I recently had a sudden reason to do something I had not done since childhood. I went to the hospital as a patient. Surgery could not wait. I’m doing well now, moving on the road to full recovery. As I reflect back on the experience, I found things to learn about team work, skill boundaries and how a team of highly specialized people can work in, well, an Agile way.
Keeping Context and Vision
In a health care delivery situation the provider (doctor, nurse, etc.) needs to understand from the patient the current status of the problem. As I arrived at the urgent care center the triage nurse asked basic questions like “When did this start?” “How is the pain?” and “Where is the pain?” Literally just minutes later I saw my first doctor who asked the same questions, even though he had the paper that the nurse had just filled out. He entered my answers on a computer, starting my incident record. I then proceed through at least eight additional professionals who asked me these same basic questions at the beginning of each of our individual encounters.
Early in the morning after my first night in the hospital the new day shift nurse again asked these same basic questions. I thought all this repetition was an effect of a bad computer system that didn’t share information well. I joked that the nurse should already have that information. She laughed and said that the information was right there on the screen, she just needed to hear it from me. The basic vision of service came from one source, the patient.
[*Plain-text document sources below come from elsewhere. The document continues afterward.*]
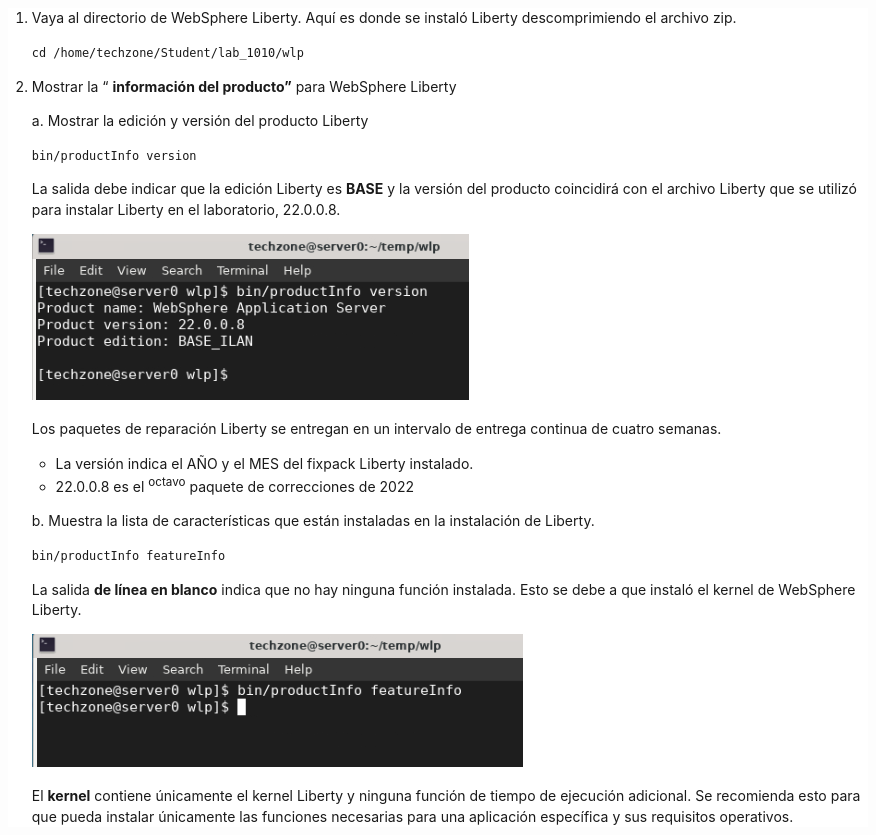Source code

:1. Vaya al directorio de WebSphere Liberty. Aquí es donde se instaló Liberty descomprimiendo el archivo zip.

    ```
    cd /home/techzone/Student/lab_1010/wlp
    ```

2. Mostrar la “ **información del producto”** para WebSphere Liberty

    a. Mostrar la edición y versión del producto Liberty

    ```
    bin/productInfo version
    ```

    La salida debe indicar que la edición Liberty es **BASE** y la versión del producto coincidirá con el archivo Liberty que se utilizó para instalar Liberty en el laboratorio, 22.0.0.8.

    ![](./images/media/image18.png)

    Los paquetes de reparación Liberty se entregan en un intervalo de entrega continua de cuatro semanas.

    - La versión indica el AÑO y el MES del fixpack Liberty instalado.
    - 22.0.0.8 es el
        <sup>octavo</sup> paquete de correcciones de 2022

    b. Muestra la lista de características que están instaladas en la instalación de Liberty.

    ```
    bin/productInfo featureInfo
    ```

    La salida **de línea en blanco** indica que no hay ninguna función instalada. Esto se debe a que instaló el kernel de WebSphere Liberty.

    ![](./images/media/image19.png)

    El **kernel** contiene únicamente el kernel Liberty y ninguna función de tiempo de ejecución adicional. Se recomienda esto para que pueda instalar únicamente las funciones necesarias para una aplicación específica y sus requisitos operativos.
(By the way, the morning of the day I left the hospital, I got a new nurse. And he asked me the same basic questions again, for the 12th time.)
Information
I already mentioned the paper documents and computers that abounded, each collecting and feeding information to my care-givers. As I moved through the rooms, the information was already there, all the way to the operating room and my convalescent room. Also of note was a “team board” in my room. Nurses and others wrote on it to update information, give me tasks (“Four walks today, please.”) and allow me to communicate with them.
Regular checks of my blood pressure and other basic information helped adjust the path of care dynamically. And the questions. Always asking questions to be sure they were accomplishing the goals of the work.
Absolute Skill Divisions
Agile frameworks tend to favor a cross-functional team. I noticed that the medical professionals helping me had skill boundaries that they would not cross. For example, the nurse assistant would not ever administer my medication, only the nurse. Regulations, procedures and knowledge prevents too much cross-functionality as person after person provided my treatment. So how did the hospital maintain a “team” feel when treating me?
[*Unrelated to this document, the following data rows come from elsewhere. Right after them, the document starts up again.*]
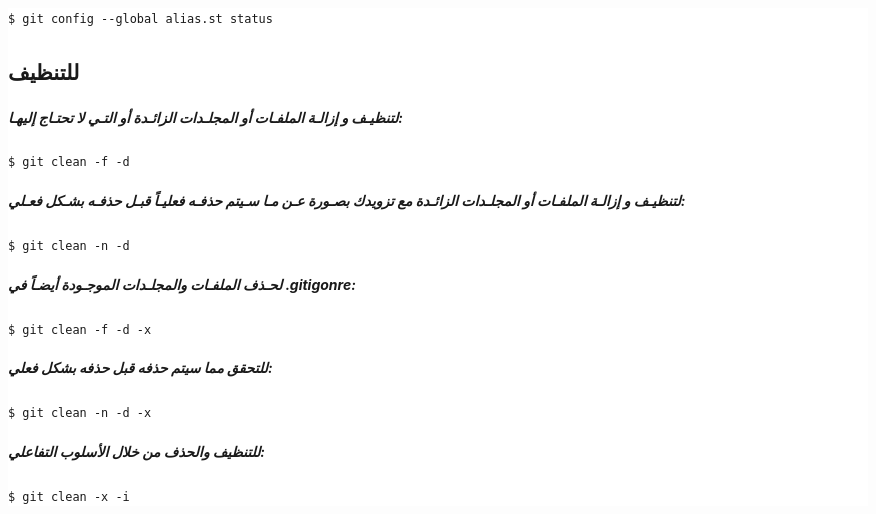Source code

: <div dir = ltr>

```
$ git config --global alias.st status
```

</div>

## للتنظيف

##### لتنظيـف و إزالـة الملفـات أو المجلـدات الزائـدة أو التـي لا تحتـاج إليهـا:

<div dir = ltr>

```
$ git clean -f -d
```
</div>

##### لتنظيـف و إزالـة الملفـات أو المجلـدات الزائـدة مع تزويدك بصـورة عـن مـا سـيتم حذفـه فعليـاً قبـل حذفـه بشـكل فعـلي:

<div dir = ltr>

```
$ git clean -n -d
```
</div>

##### لحـذف الملفـات والمجلـدات الموجـودة أيضـاً في .gitigonre:

<div dir = ltr>

```
$ git clean -f -d -x
```
</div>

##### للتحقق مما سيتم حذفه قبل حذفه بشكل فعلي:

<div dir = ltr>

```
$ git clean -n -d -x
```
</div>

##### للتنظيف والحذف من خلال الأسلوب التفاعلي:

<div dir = ltr>

```
$ git clean -x -i
```
</div>

</div>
- The context and vision focus throughout the process, as I mentioned above. Each person who was my primary care giver at that time learned the goal of treatment directly from me.
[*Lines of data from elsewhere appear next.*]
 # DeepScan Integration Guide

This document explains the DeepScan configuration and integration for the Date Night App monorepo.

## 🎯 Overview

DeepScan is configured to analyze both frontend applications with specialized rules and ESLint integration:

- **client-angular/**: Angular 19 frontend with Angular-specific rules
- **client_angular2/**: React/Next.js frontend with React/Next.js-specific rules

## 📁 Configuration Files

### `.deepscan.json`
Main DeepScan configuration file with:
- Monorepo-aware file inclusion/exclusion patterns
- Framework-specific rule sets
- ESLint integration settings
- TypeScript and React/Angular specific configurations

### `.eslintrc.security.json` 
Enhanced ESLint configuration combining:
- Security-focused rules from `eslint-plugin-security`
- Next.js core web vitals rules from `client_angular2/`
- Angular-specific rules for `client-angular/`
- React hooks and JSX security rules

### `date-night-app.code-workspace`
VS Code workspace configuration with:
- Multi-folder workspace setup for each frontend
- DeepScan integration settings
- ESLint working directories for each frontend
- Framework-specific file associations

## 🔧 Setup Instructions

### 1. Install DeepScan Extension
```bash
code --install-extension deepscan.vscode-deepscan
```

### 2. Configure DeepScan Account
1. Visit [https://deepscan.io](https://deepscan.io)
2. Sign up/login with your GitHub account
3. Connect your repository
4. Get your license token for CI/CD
- Notes, charts and documentation were made by each and every person who interacted with me.
- Each person who arrived had obviously already read some of the notes. They had paper with my name on it or a computer reference already in mind before they said one word.
- Each professional completed their work with me before leaving me. They got “Done” with that step before making way for the next person. No doubt they had other patients but, when they were with me, they were focused on me. Not once did I feel like they were distracted from my needs.
The Points
What did I learn that can help the teams I see and work with?
- Keep asking the basic questions and keep providing the answers. Don’t assume you know the vision or the problem, no matter how much documentation or other information you have. Ask the customer. Don’t assume someone already knows the goal of the work, keep answering them.
- Be prepared to work now and for what comes next.
- Do what you your team expects, until it is “Done.” That way the next thing has a fresh starting point.
- Share goal and product progress information, all of it, all the time.